I immediately thought of the system of trade that had been unintentionally set up between a small community of Indigenous students on UBC campus. Last year, I was gifted a large amount of moose meat. Upon preparing it in a slow-cooker for eight hours, I gifted the majority of it to friends that I knew would appreciate its origins as a Moose that had been tracked by hunters who understood the importance of respectively hunting and harvesting an animal. The following weeks, I was gifted Elk sausage, more Moose meat, Deer, and Salmon. This system of trade has persisted and I am reminded of the resurgence of the Potlatch System, where our economies were supported by giving and not consuming. I could have easily consumed that Moose all to myself, but my sending it out into a community of loved ones, I was gifted a diverse and rich amount of meat and friendship. The Elders sign signified an intelligible and community oriented way of accumulating wealth: through building relations and giving for the purpose of trade. I cannot imagine a more powerful form of community oriented and anti-capitalist, grassroots resurgence.

My Kokum Tells Stories by Samantha Nock

My Kokum Tells Stories

The inspiration for this piece came from reading Linda Tuhiwai Smith’s Decolonizing Methodologies, in which she discusses the value of listening to a person’s story as a legitimate living archive. It made me think of my little old kokum, sitting at her kitchen table up in Fort St. John, BC, who loves nothing more than to tell stories, because that’s what she does:

My kokum, she tells stories, she gossips… on the phone, in the bingo hall, at the friendship centre, at the Metis office, or at her kitchen table.  She is always talking, talkin’ about other people, talking about the old times, talking about the times she wants to live to see.
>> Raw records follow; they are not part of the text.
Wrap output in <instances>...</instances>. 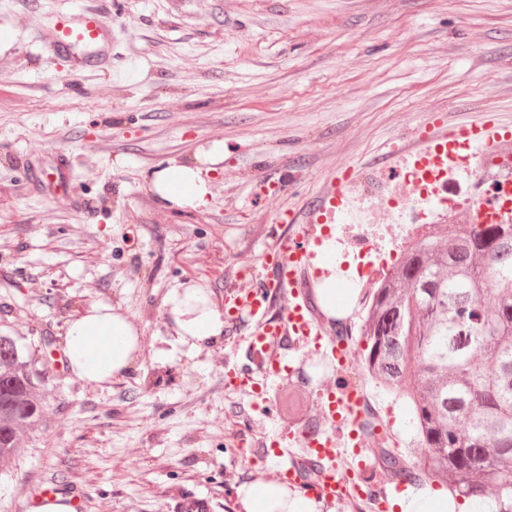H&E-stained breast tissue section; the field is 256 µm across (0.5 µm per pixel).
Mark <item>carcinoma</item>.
Wrapping results in <instances>:
<instances>
[{"label":"carcinoma","mask_w":512,"mask_h":512,"mask_svg":"<svg viewBox=\"0 0 512 512\" xmlns=\"http://www.w3.org/2000/svg\"><path fill=\"white\" fill-rule=\"evenodd\" d=\"M361 338L362 371L411 400L420 437L386 469L512 512V224L429 225L374 285ZM38 363L0 332V458L45 417Z\"/></svg>","instance_id":"cac0c4a2"}]
</instances>
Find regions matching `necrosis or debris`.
<instances>
[{
	"instance_id": "obj_1",
	"label": "necrosis or debris",
	"mask_w": 512,
	"mask_h": 512,
	"mask_svg": "<svg viewBox=\"0 0 512 512\" xmlns=\"http://www.w3.org/2000/svg\"><path fill=\"white\" fill-rule=\"evenodd\" d=\"M471 157H455L446 173L423 178L407 170L403 187L383 193L379 184L371 182L363 188L357 204L349 212L334 239L337 250L352 252L360 292L371 288L380 270L376 266L379 243L405 241L419 237L428 224H455L466 219L470 206L498 190L505 177H512L511 156H488L481 163L482 174L471 183H461L455 171L471 164ZM383 198L388 221L376 222L370 203Z\"/></svg>"
}]
</instances>
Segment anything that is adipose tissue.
Segmentation results:
<instances>
[{"label": "adipose tissue", "instance_id": "1", "mask_svg": "<svg viewBox=\"0 0 512 512\" xmlns=\"http://www.w3.org/2000/svg\"><path fill=\"white\" fill-rule=\"evenodd\" d=\"M153 190L180 208L206 206L209 189L199 167L172 165L156 172ZM177 325L178 341L198 347L220 336L224 321L202 289L178 286L164 299ZM138 335L128 319L107 303H96L65 331V351L72 372L80 379L109 383L125 375L133 363ZM240 512H321L317 498L289 490L276 480L246 482L236 490Z\"/></svg>", "mask_w": 512, "mask_h": 512}]
</instances>
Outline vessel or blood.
<instances>
[{
    "label": "vessel or blood",
    "mask_w": 512,
    "mask_h": 512,
    "mask_svg": "<svg viewBox=\"0 0 512 512\" xmlns=\"http://www.w3.org/2000/svg\"><path fill=\"white\" fill-rule=\"evenodd\" d=\"M107 35V23L97 12H81L78 23L63 18L54 32L53 49L65 52L79 45H101ZM512 141V126L502 125L487 117H479L461 125L445 124L441 117L431 116L413 130L411 136L393 149L401 161L427 163L447 159L452 149L463 147L475 155L488 154L496 145ZM356 170L346 167L329 173L318 194L303 213L281 212V222L292 224L288 239L266 253L262 263L266 275L246 270L244 283L229 290L224 301V315L235 319L247 316L256 327L247 336V349L256 358L265 377L281 376L287 370L283 358L273 353V346L297 345L304 341L331 355L339 366L350 364L354 355L350 345L325 338L323 324L317 317L310 294L301 281L302 273L311 267L317 256L318 226L331 223L336 207L347 197ZM512 214V192L503 191L495 201H483L468 214L473 224H499L504 215ZM255 369L235 366L225 369L224 383L234 390L255 394ZM364 403L363 393L353 383H329L320 393L319 407L323 418L332 428L324 433L303 435L300 445L303 458H288L284 436L272 437L266 450L275 462V476L291 483H306L313 494L325 500L360 498L375 505H385L389 495L388 481L375 484L363 480L370 458L368 442L359 433L357 419ZM346 433L353 450L352 465L346 470L336 467L340 443L338 433ZM60 483L45 486L25 496L24 512H30L37 502H55L57 495L66 493Z\"/></svg>",
    "instance_id": "1"
}]
</instances>
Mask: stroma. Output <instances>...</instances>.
<instances>
[{
	"label": "stroma",
	"mask_w": 512,
	"mask_h": 512,
	"mask_svg": "<svg viewBox=\"0 0 512 512\" xmlns=\"http://www.w3.org/2000/svg\"><path fill=\"white\" fill-rule=\"evenodd\" d=\"M84 9L109 32L81 65L86 48L47 44L58 15ZM434 110L512 124V0H0V329L59 350L103 302L139 333L110 385L46 373L47 422L0 460V512L51 481L86 492L84 512H175L186 496L238 512L237 487L273 470L262 442L317 425L323 382L303 384L311 364L290 349L287 373L256 377L265 400L226 388L252 321L193 350L163 300L183 283L223 307L290 233L280 210L304 209L337 169L382 174L376 157ZM217 143L205 208L158 198L155 171ZM331 270L359 329L350 273L319 259L310 274ZM365 387L414 459L408 399Z\"/></svg>",
	"instance_id": "1"
}]
</instances>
When I was younger,  I always laughed about this, because she’s always talking about “that one time” or “Johnny (my mosom) remember when…” or “Mum used to…” or “When we were kids…” or “The nuns…”.  I used to pass these stories off as my kokum just talkin’ to talk about something… but the more I realize it, she was doing something that is inherently Metis. 
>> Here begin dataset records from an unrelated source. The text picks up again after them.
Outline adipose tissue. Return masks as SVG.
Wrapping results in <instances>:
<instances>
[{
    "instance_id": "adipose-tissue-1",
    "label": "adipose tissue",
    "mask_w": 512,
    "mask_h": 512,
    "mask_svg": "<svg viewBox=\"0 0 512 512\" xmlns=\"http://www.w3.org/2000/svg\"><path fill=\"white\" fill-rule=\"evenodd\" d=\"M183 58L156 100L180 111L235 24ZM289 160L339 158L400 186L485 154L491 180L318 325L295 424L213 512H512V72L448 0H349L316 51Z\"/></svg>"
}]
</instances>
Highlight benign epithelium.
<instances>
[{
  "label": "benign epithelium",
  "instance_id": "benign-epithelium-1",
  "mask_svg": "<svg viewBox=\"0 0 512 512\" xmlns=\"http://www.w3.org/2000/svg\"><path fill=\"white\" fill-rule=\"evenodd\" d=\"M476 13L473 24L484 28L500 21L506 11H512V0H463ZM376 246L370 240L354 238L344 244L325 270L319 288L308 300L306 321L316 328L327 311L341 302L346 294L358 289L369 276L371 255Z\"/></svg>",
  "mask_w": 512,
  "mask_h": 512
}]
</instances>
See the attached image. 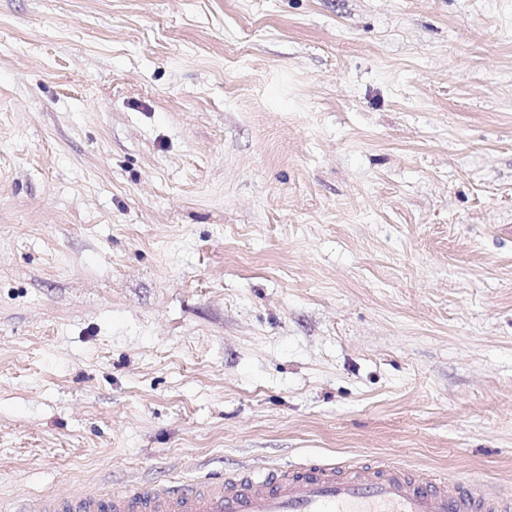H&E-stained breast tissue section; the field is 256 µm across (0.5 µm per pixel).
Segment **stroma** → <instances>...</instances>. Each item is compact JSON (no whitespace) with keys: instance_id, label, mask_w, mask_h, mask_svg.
Here are the masks:
<instances>
[{"instance_id":"1","label":"stroma","mask_w":512,"mask_h":512,"mask_svg":"<svg viewBox=\"0 0 512 512\" xmlns=\"http://www.w3.org/2000/svg\"><path fill=\"white\" fill-rule=\"evenodd\" d=\"M330 459L512 495V0H0V512Z\"/></svg>"}]
</instances>
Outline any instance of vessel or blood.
Here are the masks:
<instances>
[{
	"mask_svg": "<svg viewBox=\"0 0 512 512\" xmlns=\"http://www.w3.org/2000/svg\"><path fill=\"white\" fill-rule=\"evenodd\" d=\"M36 512H512V497L481 491L471 478L424 483L396 462H318L187 488L50 497Z\"/></svg>",
	"mask_w": 512,
	"mask_h": 512,
	"instance_id": "obj_1",
	"label": "vessel or blood"
}]
</instances>
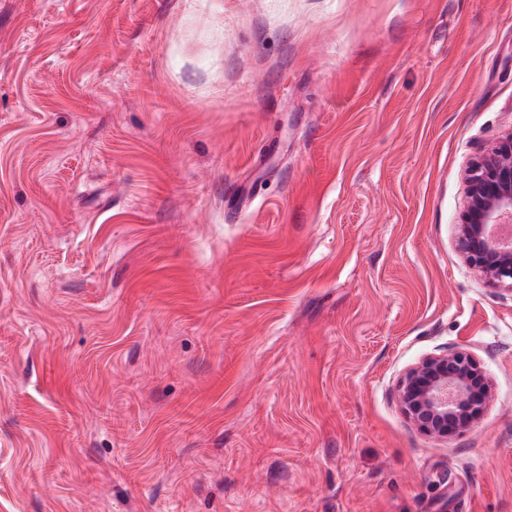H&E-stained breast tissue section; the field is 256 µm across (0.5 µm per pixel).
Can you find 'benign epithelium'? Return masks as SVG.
Instances as JSON below:
<instances>
[{"label": "benign epithelium", "mask_w": 512, "mask_h": 512, "mask_svg": "<svg viewBox=\"0 0 512 512\" xmlns=\"http://www.w3.org/2000/svg\"><path fill=\"white\" fill-rule=\"evenodd\" d=\"M456 244L464 262L487 285L512 293V240L493 233L512 224V131L478 152L467 173ZM405 420L420 433L446 440L480 421L491 399V382L467 350L428 355L396 382Z\"/></svg>", "instance_id": "7a95c632"}]
</instances>
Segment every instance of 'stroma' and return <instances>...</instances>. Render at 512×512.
I'll return each mask as SVG.
<instances>
[{"instance_id":"stroma-1","label":"stroma","mask_w":512,"mask_h":512,"mask_svg":"<svg viewBox=\"0 0 512 512\" xmlns=\"http://www.w3.org/2000/svg\"><path fill=\"white\" fill-rule=\"evenodd\" d=\"M512 0H0V512H512V294L456 246ZM466 349L437 440L400 375ZM405 420L439 440L461 435L480 421L491 399V382L467 350L428 355L407 368L396 382Z\"/></svg>"}]
</instances>
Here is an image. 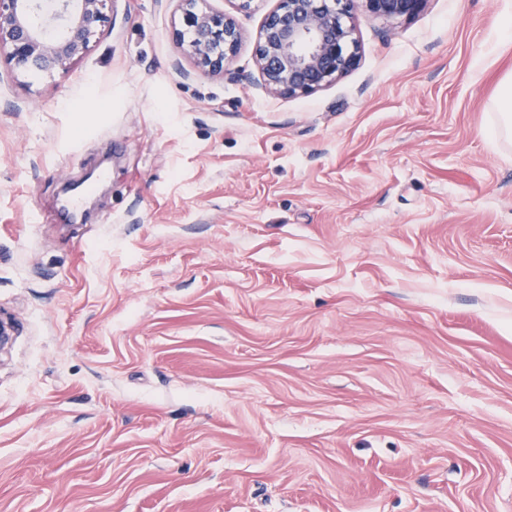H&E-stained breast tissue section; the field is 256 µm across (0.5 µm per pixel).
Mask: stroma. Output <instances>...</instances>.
<instances>
[{
    "mask_svg": "<svg viewBox=\"0 0 512 512\" xmlns=\"http://www.w3.org/2000/svg\"><path fill=\"white\" fill-rule=\"evenodd\" d=\"M278 0H110L0 68V512H512V0L357 9L355 66L261 87ZM106 169L89 221L67 185ZM183 10V29L177 30L181 46H185L195 67L203 73L219 75L235 52L239 31L224 15L214 14L206 0H178ZM489 112H493L492 137L496 140H512V76L502 84L500 93L490 102Z\"/></svg>",
    "mask_w": 512,
    "mask_h": 512,
    "instance_id": "1",
    "label": "stroma"
}]
</instances>
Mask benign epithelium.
Segmentation results:
<instances>
[{"instance_id": "obj_1", "label": "benign epithelium", "mask_w": 512, "mask_h": 512, "mask_svg": "<svg viewBox=\"0 0 512 512\" xmlns=\"http://www.w3.org/2000/svg\"><path fill=\"white\" fill-rule=\"evenodd\" d=\"M386 19L412 15L423 0H278L258 35L257 64L266 92L308 95L356 63L354 11L359 2ZM110 0H0V54L15 71L52 74L85 55L108 22ZM177 31L195 67L219 75L235 52L234 22L210 12L206 0H178Z\"/></svg>"}]
</instances>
She’s telling stories, she’s talking about people and places of our past, our culture, stories of how she used to collect medicines with her dad up in Sakitawak, and which medicines were good for tea when you had a cold, about the spirits who talked to her at Lac Ste. Anne, or how the nuns were cruel to her when she spoke Cree in residential school.   My kokum’s lived experiences are an integral part of my life, entwined through her stories are parts of our shared history.  This is a history I can’t find written on archived pieces of paper, where my ancestor’s first name is “Scrip”, last name “Holder”.  Hidden within my kokum’s stories are histories deeper than HBC trade logs and country wives; her words are our history from our community.  All these stories she tells us, every time she is gossiping about something that happened, these are all things that connect her to her daughters, her daughters to their children, me to her and my mother to me.  The laughing, the gossiping, the story telling at my kokum’s kitchen table while we drink cheap black coffee… that’s decolonization.